Restriction Fragment Length Polymorphism (RFLP) was performed on one hundred and forty library colonies of the 16S rRNA library and functional genes (coxL and hypD), respectively. Individual colonies were suspended in 20 μL of TE pH 8 and boiled for 5 min. After centrifugation for cell debris removal, 1 μL of the supernatant was used as template in PCR reactions and the amplicons were subject to enzymatic restriction for 3 h at 37 °C with 5 U of both AluI and RsaI enzymes, for the 16S rRNA gene colonies, and MspI enzyme, for coxL and hypD gene colonies. Restriction profiles were analysed by running the restriction reactions on 2% (w/v) high resolution agarose gel electrophoresis with high-resolution agarose (Metaphor, Tebu-bio). Clones were clustered based on restriction patterns. RFLP screenings were stopped when the rarefaction curves approached saturation (coverage > 80%). For sequences identification, plasmids were purified from one representative clone from each cluster using the Qiagen Plasmid Purification Kit (Qiagen). Sequencing was performed by the Eurofins Genomics Service (Germany) using both T7 and T3 primers (Invitrogen) (Table S1). Chimeras were identified and removed with Uchime2 v1183. The clone library sequences were submitted to the NCBI Genbank database under accession numbers MT193405–MT193418 (16S rRNA sequences), MT193598–MT193613 (coxL sequences) and MT193585–MT193597 (hypD sequences).
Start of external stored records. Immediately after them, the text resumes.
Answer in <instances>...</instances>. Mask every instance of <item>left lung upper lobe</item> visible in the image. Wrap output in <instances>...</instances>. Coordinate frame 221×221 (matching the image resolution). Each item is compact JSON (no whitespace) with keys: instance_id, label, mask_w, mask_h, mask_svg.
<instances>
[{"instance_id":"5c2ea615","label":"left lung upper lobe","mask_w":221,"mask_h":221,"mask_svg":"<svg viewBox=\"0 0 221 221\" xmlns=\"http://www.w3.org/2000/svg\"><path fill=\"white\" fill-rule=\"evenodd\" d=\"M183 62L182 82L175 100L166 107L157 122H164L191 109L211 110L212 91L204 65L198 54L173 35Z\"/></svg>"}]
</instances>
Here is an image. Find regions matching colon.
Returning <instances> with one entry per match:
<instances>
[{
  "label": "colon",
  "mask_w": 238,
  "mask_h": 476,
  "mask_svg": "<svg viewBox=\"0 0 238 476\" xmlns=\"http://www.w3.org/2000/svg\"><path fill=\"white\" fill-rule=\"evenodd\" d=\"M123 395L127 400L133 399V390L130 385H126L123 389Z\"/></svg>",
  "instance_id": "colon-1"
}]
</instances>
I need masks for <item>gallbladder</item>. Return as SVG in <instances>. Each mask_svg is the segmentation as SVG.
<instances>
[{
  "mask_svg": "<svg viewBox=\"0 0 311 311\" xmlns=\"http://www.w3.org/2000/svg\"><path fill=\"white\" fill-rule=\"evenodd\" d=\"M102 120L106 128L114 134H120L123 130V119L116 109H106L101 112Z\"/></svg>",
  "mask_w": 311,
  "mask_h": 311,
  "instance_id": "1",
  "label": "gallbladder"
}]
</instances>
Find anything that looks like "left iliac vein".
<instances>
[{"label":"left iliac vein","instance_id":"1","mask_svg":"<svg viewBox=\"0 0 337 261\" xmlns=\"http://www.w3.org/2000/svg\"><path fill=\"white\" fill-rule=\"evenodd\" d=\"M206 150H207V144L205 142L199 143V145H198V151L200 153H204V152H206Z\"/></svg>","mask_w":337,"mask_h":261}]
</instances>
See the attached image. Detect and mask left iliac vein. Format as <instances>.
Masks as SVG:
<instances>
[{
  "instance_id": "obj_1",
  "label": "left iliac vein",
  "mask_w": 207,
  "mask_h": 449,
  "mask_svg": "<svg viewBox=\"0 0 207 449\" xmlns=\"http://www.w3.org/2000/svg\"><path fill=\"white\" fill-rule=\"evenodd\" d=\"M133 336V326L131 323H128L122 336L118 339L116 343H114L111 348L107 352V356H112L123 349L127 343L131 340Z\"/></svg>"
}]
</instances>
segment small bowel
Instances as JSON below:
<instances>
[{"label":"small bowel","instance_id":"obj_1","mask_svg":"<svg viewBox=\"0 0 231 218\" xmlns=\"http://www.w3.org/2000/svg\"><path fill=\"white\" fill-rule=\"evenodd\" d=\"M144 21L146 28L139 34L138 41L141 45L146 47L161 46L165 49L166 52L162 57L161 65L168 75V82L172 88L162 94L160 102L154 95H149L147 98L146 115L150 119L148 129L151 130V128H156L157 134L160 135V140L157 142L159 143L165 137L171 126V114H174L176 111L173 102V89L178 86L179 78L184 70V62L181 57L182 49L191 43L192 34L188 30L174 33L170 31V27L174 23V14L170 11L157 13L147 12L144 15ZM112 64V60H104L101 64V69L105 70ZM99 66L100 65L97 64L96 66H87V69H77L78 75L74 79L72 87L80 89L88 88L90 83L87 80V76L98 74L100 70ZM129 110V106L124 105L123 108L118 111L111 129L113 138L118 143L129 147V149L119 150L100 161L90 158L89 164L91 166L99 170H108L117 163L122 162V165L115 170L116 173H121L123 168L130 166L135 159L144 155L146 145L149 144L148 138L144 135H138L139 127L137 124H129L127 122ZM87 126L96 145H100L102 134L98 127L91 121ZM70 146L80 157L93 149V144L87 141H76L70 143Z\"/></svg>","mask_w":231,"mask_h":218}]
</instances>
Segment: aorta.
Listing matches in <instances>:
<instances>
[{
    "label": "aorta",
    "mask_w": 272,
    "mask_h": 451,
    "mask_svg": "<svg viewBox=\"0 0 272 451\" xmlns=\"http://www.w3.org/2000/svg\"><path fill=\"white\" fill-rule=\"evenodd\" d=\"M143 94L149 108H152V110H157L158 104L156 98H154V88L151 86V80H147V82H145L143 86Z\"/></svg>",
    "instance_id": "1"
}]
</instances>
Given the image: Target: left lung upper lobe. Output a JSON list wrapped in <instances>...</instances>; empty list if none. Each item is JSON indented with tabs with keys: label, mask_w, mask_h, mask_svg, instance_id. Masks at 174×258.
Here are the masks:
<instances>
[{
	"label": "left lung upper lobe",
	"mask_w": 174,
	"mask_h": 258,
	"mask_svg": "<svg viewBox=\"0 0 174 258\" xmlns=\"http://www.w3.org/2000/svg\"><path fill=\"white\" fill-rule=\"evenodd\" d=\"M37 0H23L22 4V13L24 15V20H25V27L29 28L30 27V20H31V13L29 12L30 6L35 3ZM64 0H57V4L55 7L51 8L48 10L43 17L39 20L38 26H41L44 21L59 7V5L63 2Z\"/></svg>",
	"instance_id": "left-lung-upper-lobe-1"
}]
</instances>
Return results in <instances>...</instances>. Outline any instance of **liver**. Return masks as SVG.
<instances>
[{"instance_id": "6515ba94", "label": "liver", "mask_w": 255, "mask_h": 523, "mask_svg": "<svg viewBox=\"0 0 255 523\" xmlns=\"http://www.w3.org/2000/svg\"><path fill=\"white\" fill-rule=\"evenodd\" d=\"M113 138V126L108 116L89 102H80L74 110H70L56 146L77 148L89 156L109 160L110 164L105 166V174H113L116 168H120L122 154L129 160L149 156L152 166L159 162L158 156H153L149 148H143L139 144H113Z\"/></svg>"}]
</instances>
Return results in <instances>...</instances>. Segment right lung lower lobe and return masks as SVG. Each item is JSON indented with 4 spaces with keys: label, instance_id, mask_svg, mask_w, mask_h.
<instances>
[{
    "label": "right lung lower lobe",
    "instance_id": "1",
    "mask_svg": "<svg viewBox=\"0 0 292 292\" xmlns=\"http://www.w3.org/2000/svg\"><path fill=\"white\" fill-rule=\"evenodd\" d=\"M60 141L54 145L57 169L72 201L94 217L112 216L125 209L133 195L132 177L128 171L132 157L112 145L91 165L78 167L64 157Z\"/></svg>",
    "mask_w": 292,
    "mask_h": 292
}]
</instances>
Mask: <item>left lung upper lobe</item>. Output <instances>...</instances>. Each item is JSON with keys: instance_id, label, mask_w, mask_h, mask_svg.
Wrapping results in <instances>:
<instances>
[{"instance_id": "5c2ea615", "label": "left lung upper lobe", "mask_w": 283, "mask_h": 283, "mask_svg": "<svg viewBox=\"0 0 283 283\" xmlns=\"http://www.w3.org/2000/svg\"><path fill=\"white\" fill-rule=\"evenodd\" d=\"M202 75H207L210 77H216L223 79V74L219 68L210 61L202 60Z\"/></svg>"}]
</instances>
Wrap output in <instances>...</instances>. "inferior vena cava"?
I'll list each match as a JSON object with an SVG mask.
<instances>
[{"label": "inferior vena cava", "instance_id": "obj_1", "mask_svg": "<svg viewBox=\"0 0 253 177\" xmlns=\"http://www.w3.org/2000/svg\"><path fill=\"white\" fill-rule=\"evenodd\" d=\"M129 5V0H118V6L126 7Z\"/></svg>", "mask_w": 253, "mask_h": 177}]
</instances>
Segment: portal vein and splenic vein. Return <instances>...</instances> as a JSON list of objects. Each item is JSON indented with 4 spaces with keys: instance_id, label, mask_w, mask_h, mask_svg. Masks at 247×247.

Phylogenetic and statistical analysis

Phylogenetic trees were constructed using (1) the sequences of the most abundant OTUs deriving from EMIRGE processing for all three samples (all these OTUs had abundance ≥ 0.01%, therefore possessing reliable reconstructed sequences due to enough sequence coverage36); (2) all the 16S rRNA gene sequences resulting from the clone library screening, only for the QP sample (due to the high abundance of ASVs and OTUs belonging to novel bacterial lineage within the Ktedonobacterales order, (3) the amino acid sequences of the CoxL and HypD obtained from in silico translation of the representative clone library clones that were sequenced, for all three samples (to detect the presence of functional genes possibly involved in atmospheric CO and H2 oxidation, respectively). For each sequence included in the tree, the most closely related sequences retrieved from the database (Best Blast Hits) were downloaded. All the sequences used for the phylogenetic analyses were aligned with Clustal Omega ( and used to construct a tree based on neighbour-joining clustering method using MEGAX87, with bootstrap values of 1000. Diversity indexes were calculated through Primer-E v7 (Primer-E Ltd, Plymouth, UK) on the basis of rarefied ASV and OTU datasets, filtered using a minimum relative abundance threshold of 0.002% and 0.01%, respectively36,88. Clustering analyses were performed on the basis of the presence and abundance of microbial genera by using Primer-E v7 and Bray–Curtis Distance Matrix.